Saved entries:
- - - - -

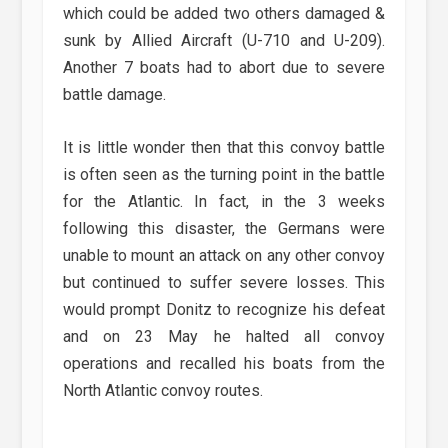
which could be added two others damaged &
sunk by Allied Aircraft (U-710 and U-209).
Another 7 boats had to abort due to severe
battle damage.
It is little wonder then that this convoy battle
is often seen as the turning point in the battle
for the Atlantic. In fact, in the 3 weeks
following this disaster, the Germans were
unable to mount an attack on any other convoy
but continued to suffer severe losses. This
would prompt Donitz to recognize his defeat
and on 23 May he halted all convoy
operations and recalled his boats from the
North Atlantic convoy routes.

- - - - -

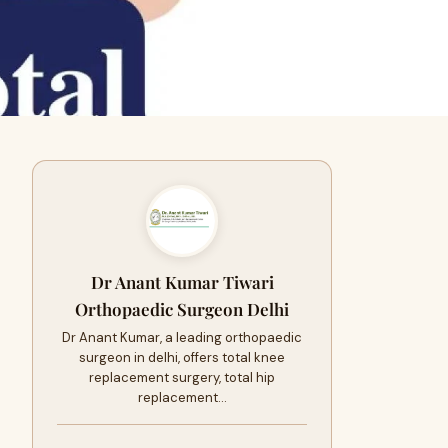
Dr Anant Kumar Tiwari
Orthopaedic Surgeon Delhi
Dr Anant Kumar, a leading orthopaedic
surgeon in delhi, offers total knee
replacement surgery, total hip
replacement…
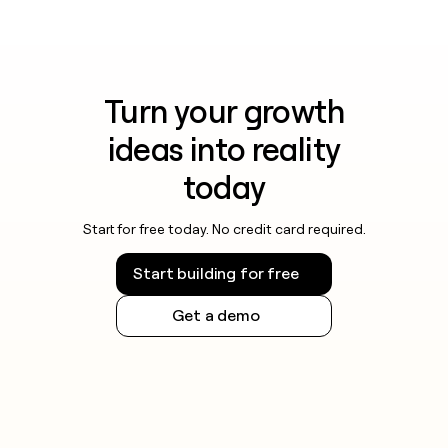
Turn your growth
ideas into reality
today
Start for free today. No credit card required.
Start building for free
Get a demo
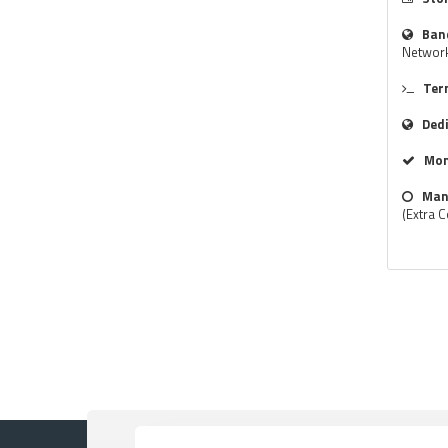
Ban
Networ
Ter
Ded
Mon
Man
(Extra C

- - - - -

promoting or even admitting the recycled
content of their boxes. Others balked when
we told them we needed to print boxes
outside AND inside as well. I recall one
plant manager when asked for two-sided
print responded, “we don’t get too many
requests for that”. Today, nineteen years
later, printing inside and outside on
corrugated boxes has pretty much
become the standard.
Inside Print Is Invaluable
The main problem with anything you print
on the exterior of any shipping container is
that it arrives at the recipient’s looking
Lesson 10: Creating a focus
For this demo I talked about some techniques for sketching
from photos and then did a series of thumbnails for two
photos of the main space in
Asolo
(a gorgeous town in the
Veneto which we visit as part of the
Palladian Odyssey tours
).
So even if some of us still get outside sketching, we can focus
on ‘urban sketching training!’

- - - - -

WORK INSTRUCTION -> Copy out word for word the lines in the listing from the line containing "promoting or even admitting the recycled" through the line containing "The main problem with anything you print", both included.

REPLY TO THE EXERCISE ->
promoting or even admitting the recycled
content of their boxes. Others balked when
we told them we needed to print boxes
outside AND inside as well. I recall one
plant manager when asked for two-sided
print responded, “we don’t get too many
requests for that”. Today, nineteen years
later, printing inside and outside on
corrugated boxes has pretty much
become the standard.
Inside Print Is Invaluable
The main problem with anything you print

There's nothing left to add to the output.